The University of Memphis is among a dozen universities in the nation sharing in $32 million in federal funding for research into how to analyze and use complex biomedical data, U.S. health officials announced Thursday, Oct. 9.

The University of Memphis is one of 12 “Centers of Excellence” sharing in $32 million in funding to research and develop better ways of using biomedical “big data” sets.
(Daily News File/Andrew J. Breig)
Scientists refer to the increase in such complex data as “big data” and the University of Memphis is one of a dozen “centers of excellence” in the deep dive into big data.
Officials of the National Institutes of Health in Washington announced that the university will become a Center of Excellence for Mobil Sensor Data-to-Knowledge with computer science professor Santosh Kumar as the lead scientist of the effort.
The research effort will focus on the use of the sensors in health care to predict risk factors for disease in advance of medical emergencies and relapses.
The two specific test cases involved in the research are reducing readmissions to hospitals for patients with congestive heart failure and preventing relapses among those who have quit smoking.
Philip E. Bourne, the National Institute’s associate director for data science, termed it a “digital ecosystem” for biomedical research.
“The future of biomedical research is about assimilating data across biological scales from molecules to populations,” Bourne said in a written statement. “As such, the health of each one of us is a big data problem.

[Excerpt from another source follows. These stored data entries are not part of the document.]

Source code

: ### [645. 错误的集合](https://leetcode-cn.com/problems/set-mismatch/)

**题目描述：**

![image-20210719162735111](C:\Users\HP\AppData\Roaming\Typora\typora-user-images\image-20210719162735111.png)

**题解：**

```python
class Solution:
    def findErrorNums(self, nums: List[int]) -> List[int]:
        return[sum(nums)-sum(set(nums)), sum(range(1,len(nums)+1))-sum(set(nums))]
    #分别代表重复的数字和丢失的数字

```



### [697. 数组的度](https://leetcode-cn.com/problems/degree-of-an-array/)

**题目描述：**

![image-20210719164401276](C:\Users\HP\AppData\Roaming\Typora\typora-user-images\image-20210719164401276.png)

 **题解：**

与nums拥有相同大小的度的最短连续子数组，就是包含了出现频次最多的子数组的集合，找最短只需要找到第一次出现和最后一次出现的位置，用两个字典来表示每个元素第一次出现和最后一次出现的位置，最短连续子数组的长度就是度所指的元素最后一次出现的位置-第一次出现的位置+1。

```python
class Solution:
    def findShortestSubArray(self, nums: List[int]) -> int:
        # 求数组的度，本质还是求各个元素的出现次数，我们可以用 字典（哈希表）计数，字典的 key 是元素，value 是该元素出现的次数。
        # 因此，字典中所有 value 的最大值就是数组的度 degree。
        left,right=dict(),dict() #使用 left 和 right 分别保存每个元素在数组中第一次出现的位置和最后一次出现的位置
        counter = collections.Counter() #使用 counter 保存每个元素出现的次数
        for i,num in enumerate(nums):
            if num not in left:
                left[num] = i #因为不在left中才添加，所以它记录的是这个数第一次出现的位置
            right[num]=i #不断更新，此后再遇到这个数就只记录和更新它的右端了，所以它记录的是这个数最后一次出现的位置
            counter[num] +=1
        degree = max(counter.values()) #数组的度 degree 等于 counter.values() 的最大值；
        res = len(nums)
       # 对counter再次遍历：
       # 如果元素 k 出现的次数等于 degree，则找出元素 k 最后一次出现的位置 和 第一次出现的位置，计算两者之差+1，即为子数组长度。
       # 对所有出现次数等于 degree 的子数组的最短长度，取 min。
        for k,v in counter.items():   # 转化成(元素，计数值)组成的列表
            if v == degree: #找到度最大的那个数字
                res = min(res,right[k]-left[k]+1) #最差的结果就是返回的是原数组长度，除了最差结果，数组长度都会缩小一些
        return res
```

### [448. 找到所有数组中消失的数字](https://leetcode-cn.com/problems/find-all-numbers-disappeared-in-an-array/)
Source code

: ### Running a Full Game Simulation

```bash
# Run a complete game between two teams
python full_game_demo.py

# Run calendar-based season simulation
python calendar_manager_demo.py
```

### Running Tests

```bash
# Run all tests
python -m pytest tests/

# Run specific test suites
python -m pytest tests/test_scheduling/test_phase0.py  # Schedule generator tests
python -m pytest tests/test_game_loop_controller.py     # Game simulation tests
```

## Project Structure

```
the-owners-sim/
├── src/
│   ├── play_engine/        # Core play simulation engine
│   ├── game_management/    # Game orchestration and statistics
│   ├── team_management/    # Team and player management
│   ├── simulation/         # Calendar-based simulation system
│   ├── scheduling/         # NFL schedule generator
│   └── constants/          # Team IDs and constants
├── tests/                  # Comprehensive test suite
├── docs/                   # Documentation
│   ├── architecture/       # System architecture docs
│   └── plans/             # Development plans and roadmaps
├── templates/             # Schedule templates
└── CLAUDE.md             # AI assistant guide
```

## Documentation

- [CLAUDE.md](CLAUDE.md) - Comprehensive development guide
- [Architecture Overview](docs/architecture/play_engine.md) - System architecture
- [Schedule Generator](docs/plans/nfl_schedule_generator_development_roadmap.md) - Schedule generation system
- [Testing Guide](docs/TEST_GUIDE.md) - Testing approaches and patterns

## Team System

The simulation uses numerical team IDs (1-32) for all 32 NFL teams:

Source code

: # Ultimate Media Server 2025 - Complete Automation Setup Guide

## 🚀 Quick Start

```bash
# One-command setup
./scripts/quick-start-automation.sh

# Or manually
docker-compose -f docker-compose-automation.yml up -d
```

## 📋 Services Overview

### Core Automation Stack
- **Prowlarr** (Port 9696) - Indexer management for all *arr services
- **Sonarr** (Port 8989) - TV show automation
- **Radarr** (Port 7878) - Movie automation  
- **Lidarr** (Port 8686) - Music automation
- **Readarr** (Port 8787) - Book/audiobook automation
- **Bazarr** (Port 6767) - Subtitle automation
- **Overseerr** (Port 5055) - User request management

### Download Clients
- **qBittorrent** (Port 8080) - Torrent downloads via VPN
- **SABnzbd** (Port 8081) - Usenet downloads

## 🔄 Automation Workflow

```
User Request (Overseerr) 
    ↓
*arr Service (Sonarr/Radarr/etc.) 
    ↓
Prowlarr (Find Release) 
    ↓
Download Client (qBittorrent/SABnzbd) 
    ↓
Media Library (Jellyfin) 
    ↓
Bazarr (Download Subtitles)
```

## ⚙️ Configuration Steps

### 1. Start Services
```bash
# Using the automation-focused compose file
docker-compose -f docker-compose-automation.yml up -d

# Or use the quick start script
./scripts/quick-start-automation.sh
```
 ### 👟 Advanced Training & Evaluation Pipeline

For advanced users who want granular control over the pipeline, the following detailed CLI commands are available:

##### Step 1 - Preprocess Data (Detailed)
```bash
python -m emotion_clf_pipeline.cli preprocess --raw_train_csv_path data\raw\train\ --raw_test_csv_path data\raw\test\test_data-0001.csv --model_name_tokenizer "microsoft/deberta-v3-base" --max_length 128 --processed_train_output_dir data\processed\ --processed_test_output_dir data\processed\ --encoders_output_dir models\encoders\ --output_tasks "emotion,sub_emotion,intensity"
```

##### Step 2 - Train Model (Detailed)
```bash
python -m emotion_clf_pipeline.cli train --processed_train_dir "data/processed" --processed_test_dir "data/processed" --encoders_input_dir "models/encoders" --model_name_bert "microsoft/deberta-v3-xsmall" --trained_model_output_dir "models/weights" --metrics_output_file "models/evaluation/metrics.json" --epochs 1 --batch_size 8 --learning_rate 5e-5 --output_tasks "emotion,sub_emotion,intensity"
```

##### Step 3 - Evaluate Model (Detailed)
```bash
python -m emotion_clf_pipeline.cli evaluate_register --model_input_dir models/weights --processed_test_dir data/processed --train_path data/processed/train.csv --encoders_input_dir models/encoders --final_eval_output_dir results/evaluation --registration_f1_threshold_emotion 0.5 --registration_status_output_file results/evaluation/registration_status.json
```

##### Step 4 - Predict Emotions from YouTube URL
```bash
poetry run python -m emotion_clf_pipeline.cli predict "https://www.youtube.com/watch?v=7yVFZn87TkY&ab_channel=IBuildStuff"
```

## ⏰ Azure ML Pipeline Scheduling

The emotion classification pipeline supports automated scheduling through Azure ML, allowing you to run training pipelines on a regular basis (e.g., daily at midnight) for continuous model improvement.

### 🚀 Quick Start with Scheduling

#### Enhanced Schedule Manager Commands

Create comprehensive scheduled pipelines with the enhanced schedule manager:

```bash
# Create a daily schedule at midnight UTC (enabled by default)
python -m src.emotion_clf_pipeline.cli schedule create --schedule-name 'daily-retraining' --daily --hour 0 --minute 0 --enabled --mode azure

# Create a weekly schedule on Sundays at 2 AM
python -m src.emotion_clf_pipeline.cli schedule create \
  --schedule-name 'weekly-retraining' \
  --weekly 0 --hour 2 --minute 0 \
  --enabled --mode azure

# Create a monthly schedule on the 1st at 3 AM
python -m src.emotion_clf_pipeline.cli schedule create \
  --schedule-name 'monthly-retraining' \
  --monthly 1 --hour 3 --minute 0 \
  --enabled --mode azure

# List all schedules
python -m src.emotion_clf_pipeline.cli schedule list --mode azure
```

Ensuring that we are getting the most out of the research data that we fund is a high priority for NIH.”
University of Memphis president David Rudd has been talking in general terms for several months about the coming designation and how it is a milestone in the university’s quest to become more of a research institution.
The $32 million in federal funding among the dozen centers was awarded out of fiscal 2014 funds, though they may be spent in fiscal 2015.
The NIH plans to invest nearly $656 million among the centers through 2020, pending Congressional approval.
NIH director Francis S. Collins said the creation of data in biomedicine has exploded beyond what physicians and other health care professionals projected a decade ago.
The goal across all of the “big data” centers is to analyze and interpret that data in a more timely and meaningful fashion.
“These funds will help us overcome the obstacles to maximizing their utility,” Collins said. “The potential of these data, when used effectively, is quite astounding.”
In the case of each center of excellence, including the one led by Kumar through the University of Memphis, a scientific community-based approach will be used to develop an index of data discovery and to develop training as well as workforce development around the sensor devices – in the case of the area to be studied at the University of Memphis.